** START Article **
8 June 2017
Credit
Market Monthly Review
May
2017
MYR Surge;
China Downgrade Brushed Aside; Treasuries Rallied
Market Review
¨
MYR Credit Market: MYR and MGS rallies to annual highs. The Malaysian bond market rallied
in May with the TR BPAM All Bond Idx rallying 0.63% (vs KLCI Total Return:
+0.52%), as the MGS curve continued to rally. Government bonds rallied a
further 0.82% during the month as the MGS curve bull flattened following the
rally the previous month as the 3y MGS fell +8bps MoM to 3.29% following the
-32bps rally the previous month, while the 10y MGS saw yields fall -18bps to
3.87%. The 10y MGS levels breached the 4.0% for the first time in the year at
the beginning of the month and has remained below the level since.
Corporate spreads widened further as MGS
rallied. Corporate bond trading picked up to MYR8.7bn, though still
weaker than the trading activity in 1Q 17. The quasi-government segment
continued to underperform the corporate sector return of 0.44% for the month as
the segment continued to see strong issuances and as the MGS market rallied
further. After the strong widening of credit spreads last month, spreads
increases of the AAA bond continues as the 5y and 10y segments rose +6bps and
+13bps. AA bonds saw 5y spreads rise +8bps; May issuance raises annual supply; Inflows in Malaysia govvies
foreign ownerships reverses 5-month selldown.
¨ APAC USD Credit Market: Markets risk aversion;
The US administration was again in the centre of attention as President Trump’s
alleged pressured former FBI Director James Comey to end investigations into
his campaign’s ties with Russia which emerged after he was surprisingly removed
from his position as director. UST 10y slipped 8bps MoM to 2.20%, whereas the
2y rose 2bp to 1.28% as June rate hike appears to be largely priced in. Primaries slowed to USD24.7bn; Busy month for rating actions; downgrades
resurfaced in May lead by Chinese/HK linked credit downgrades.
** END Article **
◆ What is required: Write out the part of the credit market review starting with "Corporate spreads widened" and going on through "reverses 5-month selldown.".
** START Entries provided **
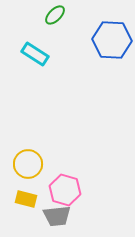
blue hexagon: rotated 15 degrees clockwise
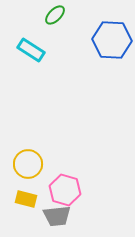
cyan rectangle: moved 4 px left, 4 px up
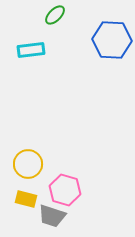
cyan rectangle: rotated 40 degrees counterclockwise
gray trapezoid: moved 5 px left; rotated 24 degrees clockwise
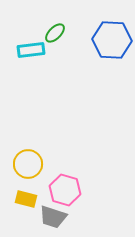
green ellipse: moved 18 px down
gray trapezoid: moved 1 px right, 1 px down
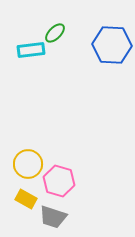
blue hexagon: moved 5 px down
pink hexagon: moved 6 px left, 9 px up
yellow rectangle: rotated 15 degrees clockwise
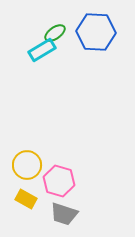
green ellipse: rotated 10 degrees clockwise
blue hexagon: moved 16 px left, 13 px up
cyan rectangle: moved 11 px right; rotated 24 degrees counterclockwise
yellow circle: moved 1 px left, 1 px down
gray trapezoid: moved 11 px right, 3 px up
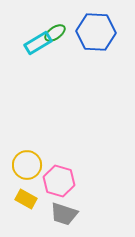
cyan rectangle: moved 4 px left, 7 px up
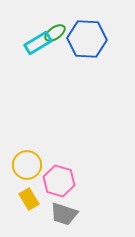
blue hexagon: moved 9 px left, 7 px down
yellow rectangle: moved 3 px right; rotated 30 degrees clockwise
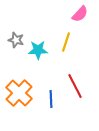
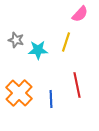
red line: moved 2 px right, 1 px up; rotated 15 degrees clockwise
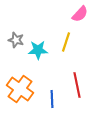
orange cross: moved 1 px right, 4 px up; rotated 8 degrees counterclockwise
blue line: moved 1 px right
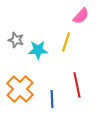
pink semicircle: moved 1 px right, 2 px down
orange cross: rotated 8 degrees clockwise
** END Entries provided **
◆ Result:
Corporate spreads widened further as MGS
rallied. Corporate bond trading picked up to MYR8.7bn, though still
weaker than the trading activity in 1Q 17. The quasi-government segment
continued to underperform the corporate sector return of 0.44% for the month as
the segment continued to see strong issuances and as the MGS market rallied
further. After the strong widening of credit spreads last month, spreads
increases of the AAA bond continues as the 5y and 10y segments rose +6bps and
+13bps. AA bonds saw 5y spreads rise +8bps; May issuance raises annual supply; Inflows in Malaysia govvies
foreign ownerships reverses 5-month selldown.